Saved entries:

Content starts

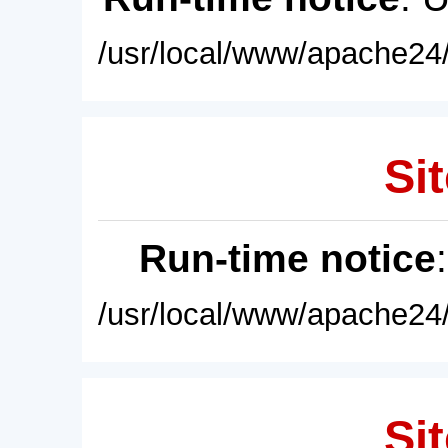
/usr/local/www/apache24/
Sit
Run-time notice
/usr/local/www/apache24/
Sit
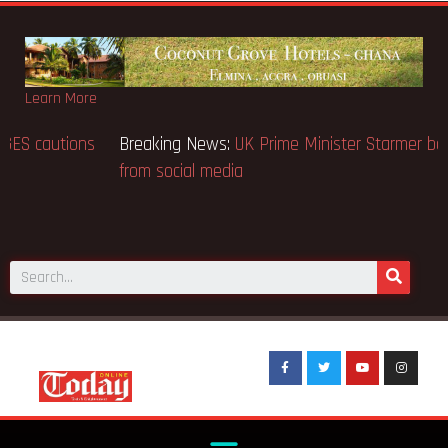
Learn More
Breaking News:
BECE selection notice fake-GES cautions
public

Content ends

*Exercise prompt:* Your task is to set down each line above verbatim while excluding the pictures.

*Written response:*
/usr/local/www/apache24/
Sit
Run-time notice
/usr/local/www/apache24/
Sit
Learn More
Breaking News:
BECE selection notice fake-GES cautions
public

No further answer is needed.